Man betrachte solche Dinge im einzelnen. Äußerlich wird leicht derjenige als Bedrücker erscheinen, der einen prunkvollen Haushalt führen, in der Eisenbahn die erste Klasse benützen kann usw. Und als der Bedrückte wird erscheinen, wer einen schlechten Rock tragen und vierter Klasse fahren muss. Man braucht aber kein mitleidloses Individuum, auch kein Reaktionär oder dergleichen zu sein, um mit klarem Denken doch das folgende zu verstehen. Niemand wird dadurch bedrückt und ausgebeutet, dass ich diesen oder jenen Rock trage, sondern allein dadurch, dass ich den Arbeiter, der für mich den Rock anfertigt, zu wenig entlohne. Der arme Arbeiter, der sich seinen schlechten Rock für weniges Geld erwirbt, ist nun gegenüber seinem Mitmenschen in dieser Beziehung in genau der gleichen Lage wie der Reiche, der sich den besseren Rock machen lässt.

Ob ich arm bin oder reich: ich beute aus, wenn ich Dinge erwerbe, die nicht genügend bezahlt werden. Eigentlich dürfte heute keiner irgendeinen andern einen Bedrücker nennen, denn er sehe sich nur einmal selbst an. Tut er das letztere genau, so wird er in sich bald auch den «Bedrücker» entdecken. Wird denn die Arbeit, die du an den Wohlhabenden liefern musst, nur an diesen zu dem schlechten Lohn geliefert? Nein, derjenige, der neben dir sitzt, und mit dir über Bedrückung klagt, verschafft sich deiner Hände Arbeit zu genau den gleichen Bedingungen wie der Wohlhabende, gegen den ihr euch beide wendet. Man denke das einmal durch, und man wird andere Anhaltpunkte zu «sozialem Denken» finden, als die gebräuchlichen sind.

Man wird vor allem durch ein in dieser Richtung gehendes Nachdenken darüber klar werden, dass man die Begriffe «Reich» und «Ausbeuter» vollkommen trennen muss. Ob man heute reich oder arm ist, das hängt von der persönlichen Tüchtigkeit oder von derjenigen seiner Vorfahren ab, oder von ganz anderen Dingen. Dass man Ausbeuter der Arbeitskraft anderer ist, das aber hat gar nichts mit diesen Dingen zu tun. Wenigstens nicht unmittelbar. Aber mit anderem hat es sehr viel zu tun.

Nämlich damit, dass unsere Einrichtungen oder die uns umgebenden Verhältnisse auf den persönlichen Eigennutz aufgebaut sind. Man muss darüber ganz klar denken, sonst wird man zu der verkehrtesten Auffassung dessen kommen, was gesagt wird. Wenn ich heute einen Rock erwerbe, so erscheint es, nach den bestehenden Verhältnissen, ganz natürlich, dass ich ihn so billig wie nur möglich erwerbe. Das heißt: ich habe dabei nur mich im Auge. Damit ist aber der Gesichtspunkt angedeutet, welcher unser ganzes Leben beherrscht.

- _Aufgabe_: Führe den obigen Text über Ausbeutung und Eigennutz im Anschluss an seinen letzten Satz weiter.

- _Gespeicherte Zeilen_:
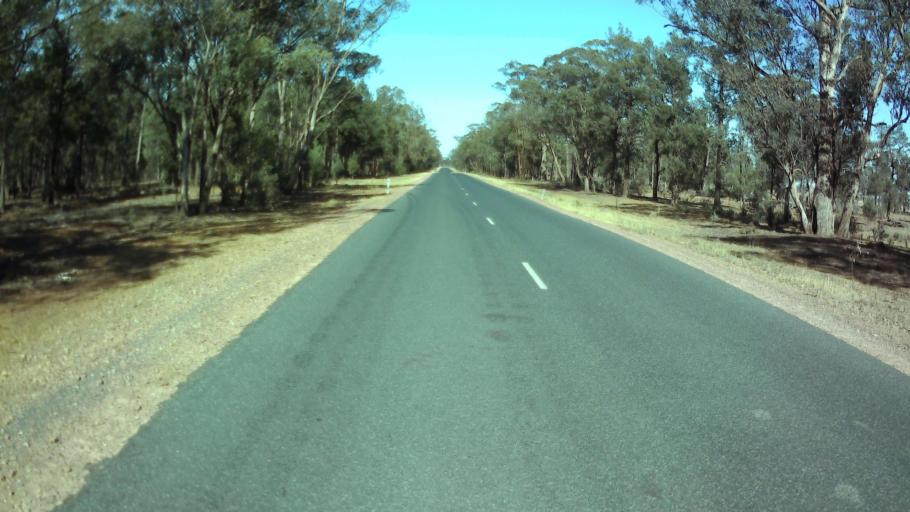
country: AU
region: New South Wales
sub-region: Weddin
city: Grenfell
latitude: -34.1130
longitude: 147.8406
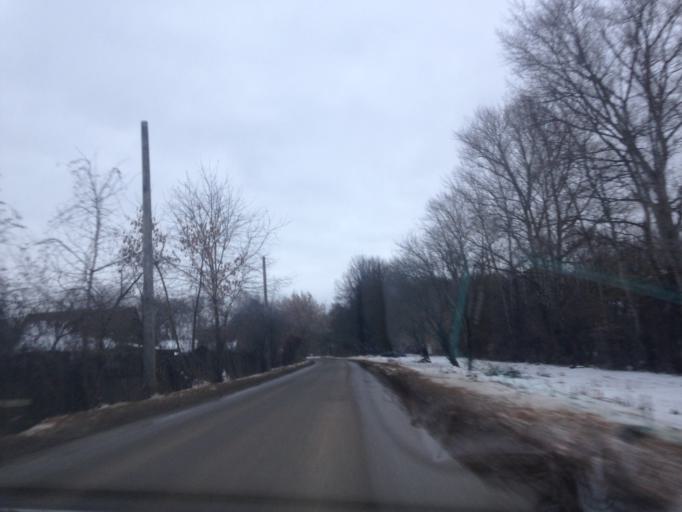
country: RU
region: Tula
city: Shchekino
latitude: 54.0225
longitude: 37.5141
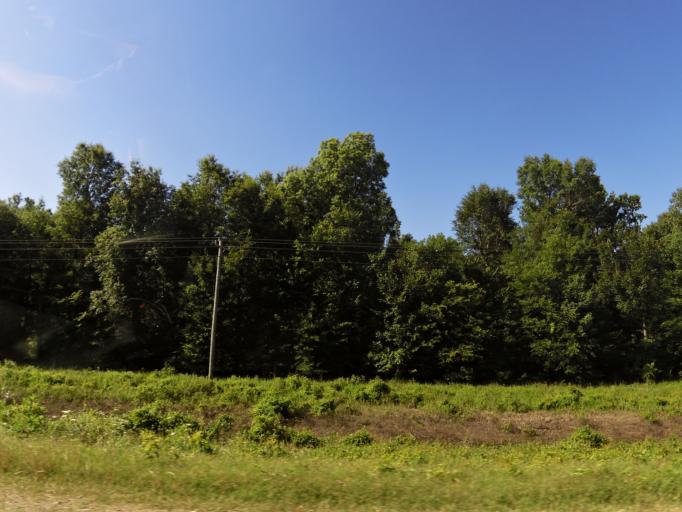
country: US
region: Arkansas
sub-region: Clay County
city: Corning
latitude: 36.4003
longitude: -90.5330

- _Antwort_:
Nun wird man leicht mit einem Einwande zur Stelle sein können. Man kann sagen: bestreben sich denn nicht eben die sozial denkenden Parteien und Persönlichkeiten, diesem Übel abzuhelfen? Bemüht man sich nicht, die «Arbeit» zu schützen? Fordern nicht die arbeitenden Klassen und ihre Vertreter Lohnverbesserungen und Arbeitszeiteinschränkungen? Schon oben ist gesagt worden, dass von dem Standpunkte der Gegenwart auch nicht das geringste gegen solche Forderungen und Maßnahmen eingewendet werden soll. Natürlich soll damit auch nicht irgendeiner der bestehenden Parteiforderungen das Wort geredet werden. Im einzelnen kommt von dem Gesichtspunkte aus, um den es sich hier handelt, keine Parteinahme, weder «für» noch «gegen» in Betracht. Solches liegt zunächst ganz außerhalb der geisteswissenschaftlichen Betrachtungsweise.

Man mag noch so viele Verbesserungen zum Schutze irgendeiner Arbeitsklasse einführen, und damit gewiss viel zur Hebung der Lebenslage dieser oder jener Menschengruppe beitragen:

Das Wesen der Ausbeutung wird dadurch nicht gemildert. Denn dieses hängt davon ab, dass ein Mensch unter dem Gesichtspunkt des Eigennutzes sich die Arbeitsprodukte des anderen erwirbt.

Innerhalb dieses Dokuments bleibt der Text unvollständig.